YOUR INSTRUCTIONS.
Take the part of the data that runs from its start through the line containing "your summer rather than spend it worrying", and write those lines out again with "barbecue" switched to "picnic" and nothing else changed.

DATA FOR REVIEW.

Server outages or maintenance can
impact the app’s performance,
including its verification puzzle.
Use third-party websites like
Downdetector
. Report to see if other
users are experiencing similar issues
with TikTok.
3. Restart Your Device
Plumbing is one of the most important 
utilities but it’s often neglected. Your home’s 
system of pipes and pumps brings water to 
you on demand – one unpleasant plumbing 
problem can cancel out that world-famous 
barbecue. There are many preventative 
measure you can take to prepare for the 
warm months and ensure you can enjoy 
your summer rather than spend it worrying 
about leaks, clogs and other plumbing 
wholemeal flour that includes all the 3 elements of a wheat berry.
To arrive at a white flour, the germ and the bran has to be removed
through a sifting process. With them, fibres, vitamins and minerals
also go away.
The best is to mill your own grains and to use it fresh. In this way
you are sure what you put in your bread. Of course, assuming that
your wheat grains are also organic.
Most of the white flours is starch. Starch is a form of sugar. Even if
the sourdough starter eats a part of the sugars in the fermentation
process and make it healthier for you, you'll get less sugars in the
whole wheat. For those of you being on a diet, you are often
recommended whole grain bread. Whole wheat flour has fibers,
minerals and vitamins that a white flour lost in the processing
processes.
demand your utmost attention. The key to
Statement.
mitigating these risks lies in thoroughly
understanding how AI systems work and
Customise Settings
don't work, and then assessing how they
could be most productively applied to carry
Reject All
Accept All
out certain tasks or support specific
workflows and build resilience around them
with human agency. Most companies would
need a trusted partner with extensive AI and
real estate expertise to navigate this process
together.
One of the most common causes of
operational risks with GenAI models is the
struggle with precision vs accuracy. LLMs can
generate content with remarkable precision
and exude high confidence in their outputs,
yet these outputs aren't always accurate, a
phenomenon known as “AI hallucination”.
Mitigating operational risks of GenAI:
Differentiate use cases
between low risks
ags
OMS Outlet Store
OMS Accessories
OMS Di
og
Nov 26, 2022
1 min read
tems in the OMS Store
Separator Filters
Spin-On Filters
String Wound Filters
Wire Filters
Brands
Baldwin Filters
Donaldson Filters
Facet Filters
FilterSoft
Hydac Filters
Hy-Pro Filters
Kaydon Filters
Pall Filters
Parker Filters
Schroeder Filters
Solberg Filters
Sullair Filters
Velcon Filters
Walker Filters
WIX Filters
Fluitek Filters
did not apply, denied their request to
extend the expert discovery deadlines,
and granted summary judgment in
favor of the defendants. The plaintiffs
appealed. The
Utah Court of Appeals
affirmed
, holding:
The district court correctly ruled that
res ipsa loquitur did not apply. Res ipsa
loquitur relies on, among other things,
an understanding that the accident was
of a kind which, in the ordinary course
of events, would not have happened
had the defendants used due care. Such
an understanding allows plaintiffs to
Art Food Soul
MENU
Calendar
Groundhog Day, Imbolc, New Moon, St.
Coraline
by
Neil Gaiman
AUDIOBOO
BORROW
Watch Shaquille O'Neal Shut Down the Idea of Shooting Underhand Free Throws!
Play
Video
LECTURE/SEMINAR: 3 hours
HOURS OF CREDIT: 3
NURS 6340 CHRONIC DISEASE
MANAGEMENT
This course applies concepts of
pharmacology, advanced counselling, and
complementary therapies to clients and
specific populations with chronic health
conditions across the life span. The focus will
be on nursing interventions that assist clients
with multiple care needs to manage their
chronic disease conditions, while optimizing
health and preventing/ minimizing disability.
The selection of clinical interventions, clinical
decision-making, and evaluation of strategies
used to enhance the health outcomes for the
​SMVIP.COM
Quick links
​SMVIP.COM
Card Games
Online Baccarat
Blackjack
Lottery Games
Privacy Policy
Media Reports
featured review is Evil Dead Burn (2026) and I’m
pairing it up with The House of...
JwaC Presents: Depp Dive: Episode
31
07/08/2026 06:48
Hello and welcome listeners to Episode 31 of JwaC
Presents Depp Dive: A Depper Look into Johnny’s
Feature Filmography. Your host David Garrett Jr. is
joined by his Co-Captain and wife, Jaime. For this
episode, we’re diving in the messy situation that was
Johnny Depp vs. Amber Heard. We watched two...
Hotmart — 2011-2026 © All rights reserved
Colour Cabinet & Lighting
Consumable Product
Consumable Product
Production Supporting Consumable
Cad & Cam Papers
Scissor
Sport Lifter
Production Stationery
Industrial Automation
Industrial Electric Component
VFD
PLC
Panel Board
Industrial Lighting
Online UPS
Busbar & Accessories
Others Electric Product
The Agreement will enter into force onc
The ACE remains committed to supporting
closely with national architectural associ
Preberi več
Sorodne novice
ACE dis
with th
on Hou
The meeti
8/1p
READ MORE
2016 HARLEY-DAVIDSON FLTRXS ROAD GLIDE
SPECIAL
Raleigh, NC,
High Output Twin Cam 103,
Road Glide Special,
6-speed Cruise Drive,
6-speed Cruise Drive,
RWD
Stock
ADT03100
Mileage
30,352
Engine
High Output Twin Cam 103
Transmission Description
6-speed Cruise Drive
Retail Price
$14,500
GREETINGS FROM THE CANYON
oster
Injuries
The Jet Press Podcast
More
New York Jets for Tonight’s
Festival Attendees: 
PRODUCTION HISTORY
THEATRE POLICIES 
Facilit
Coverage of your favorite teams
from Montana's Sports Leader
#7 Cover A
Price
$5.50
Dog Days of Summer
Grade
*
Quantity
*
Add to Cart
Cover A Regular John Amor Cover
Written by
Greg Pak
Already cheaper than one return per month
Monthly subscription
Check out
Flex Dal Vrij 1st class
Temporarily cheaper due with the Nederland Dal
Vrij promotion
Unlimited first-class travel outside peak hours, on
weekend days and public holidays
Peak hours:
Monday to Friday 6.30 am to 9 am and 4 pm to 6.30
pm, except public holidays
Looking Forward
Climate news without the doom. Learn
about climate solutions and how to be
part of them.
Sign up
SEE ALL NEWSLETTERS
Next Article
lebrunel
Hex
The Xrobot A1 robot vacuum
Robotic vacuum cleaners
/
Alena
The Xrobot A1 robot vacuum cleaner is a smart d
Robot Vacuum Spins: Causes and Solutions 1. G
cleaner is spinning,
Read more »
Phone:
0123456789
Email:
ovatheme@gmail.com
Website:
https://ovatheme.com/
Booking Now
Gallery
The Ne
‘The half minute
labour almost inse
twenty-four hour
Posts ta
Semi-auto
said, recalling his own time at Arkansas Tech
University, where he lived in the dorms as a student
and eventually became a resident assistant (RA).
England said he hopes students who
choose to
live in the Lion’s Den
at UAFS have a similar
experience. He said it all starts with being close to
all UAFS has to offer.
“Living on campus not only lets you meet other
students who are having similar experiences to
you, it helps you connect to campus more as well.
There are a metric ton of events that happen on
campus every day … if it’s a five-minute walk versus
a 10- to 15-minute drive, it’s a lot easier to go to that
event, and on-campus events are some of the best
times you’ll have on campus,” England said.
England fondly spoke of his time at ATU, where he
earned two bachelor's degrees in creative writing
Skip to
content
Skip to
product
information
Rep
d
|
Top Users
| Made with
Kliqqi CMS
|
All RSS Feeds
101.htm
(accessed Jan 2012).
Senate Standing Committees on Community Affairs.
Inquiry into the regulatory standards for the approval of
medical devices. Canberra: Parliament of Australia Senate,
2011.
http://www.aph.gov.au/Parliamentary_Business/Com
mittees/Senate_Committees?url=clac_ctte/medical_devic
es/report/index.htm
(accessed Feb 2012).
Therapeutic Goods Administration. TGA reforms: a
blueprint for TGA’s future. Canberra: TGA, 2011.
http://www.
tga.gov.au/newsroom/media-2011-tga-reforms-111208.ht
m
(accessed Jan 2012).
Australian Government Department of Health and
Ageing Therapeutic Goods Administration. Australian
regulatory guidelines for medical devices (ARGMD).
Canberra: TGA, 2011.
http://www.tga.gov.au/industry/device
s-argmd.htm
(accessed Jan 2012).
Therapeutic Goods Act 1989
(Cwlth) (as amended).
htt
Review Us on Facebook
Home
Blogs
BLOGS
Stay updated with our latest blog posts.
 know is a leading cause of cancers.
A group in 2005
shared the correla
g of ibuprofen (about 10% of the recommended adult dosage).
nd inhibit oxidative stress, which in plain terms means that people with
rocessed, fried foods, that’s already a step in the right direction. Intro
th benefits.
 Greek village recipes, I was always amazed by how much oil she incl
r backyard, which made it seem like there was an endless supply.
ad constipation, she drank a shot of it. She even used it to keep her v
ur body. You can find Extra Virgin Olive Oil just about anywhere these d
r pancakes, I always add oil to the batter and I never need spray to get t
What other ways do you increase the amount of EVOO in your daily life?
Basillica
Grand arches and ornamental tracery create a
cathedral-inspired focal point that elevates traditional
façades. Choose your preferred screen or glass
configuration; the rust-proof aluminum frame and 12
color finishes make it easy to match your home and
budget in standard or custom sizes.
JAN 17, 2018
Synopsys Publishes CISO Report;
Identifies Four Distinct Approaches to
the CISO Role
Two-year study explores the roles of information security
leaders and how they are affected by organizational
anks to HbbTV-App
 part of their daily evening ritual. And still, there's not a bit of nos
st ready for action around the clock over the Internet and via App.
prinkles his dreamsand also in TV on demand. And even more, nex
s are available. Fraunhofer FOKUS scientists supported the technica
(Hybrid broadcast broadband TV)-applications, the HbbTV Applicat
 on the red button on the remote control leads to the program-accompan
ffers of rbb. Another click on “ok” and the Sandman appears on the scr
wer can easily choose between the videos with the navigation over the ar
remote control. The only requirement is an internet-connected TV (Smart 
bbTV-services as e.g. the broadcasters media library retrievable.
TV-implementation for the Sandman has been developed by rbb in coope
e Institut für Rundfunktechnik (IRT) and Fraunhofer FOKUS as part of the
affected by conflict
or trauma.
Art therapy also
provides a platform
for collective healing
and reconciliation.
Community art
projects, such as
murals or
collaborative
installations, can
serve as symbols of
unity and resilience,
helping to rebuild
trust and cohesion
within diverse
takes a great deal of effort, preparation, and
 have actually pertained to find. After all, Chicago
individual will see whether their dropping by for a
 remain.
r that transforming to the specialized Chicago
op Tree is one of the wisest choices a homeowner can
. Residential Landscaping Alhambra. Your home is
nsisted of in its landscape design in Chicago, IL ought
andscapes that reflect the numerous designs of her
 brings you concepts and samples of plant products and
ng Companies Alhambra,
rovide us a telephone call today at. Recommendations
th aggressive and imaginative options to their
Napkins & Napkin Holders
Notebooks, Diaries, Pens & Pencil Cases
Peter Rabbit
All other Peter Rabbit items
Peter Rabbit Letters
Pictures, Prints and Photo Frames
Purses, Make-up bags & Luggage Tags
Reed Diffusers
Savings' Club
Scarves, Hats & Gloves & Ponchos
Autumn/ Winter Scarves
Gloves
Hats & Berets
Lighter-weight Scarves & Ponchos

EXERCISE SOLUTION.
Server outages or maintenance can
impact the app’s performance,
including its verification puzzle.
Use third-party websites like
Downdetector
. Report to see if other
users are experiencing similar issues
with TikTok.
3. Restart Your Device
Plumbing is one of the most important 
utilities but it’s often neglected. Your home’s 
system of pipes and pumps brings water to 
you on demand – one unpleasant plumbing 
problem can cancel out that world-famous 
picnic. There are many preventative 
measure you can take to prepare for the 
warm months and ensure you can enjoy 
your summer rather than spend it worrying 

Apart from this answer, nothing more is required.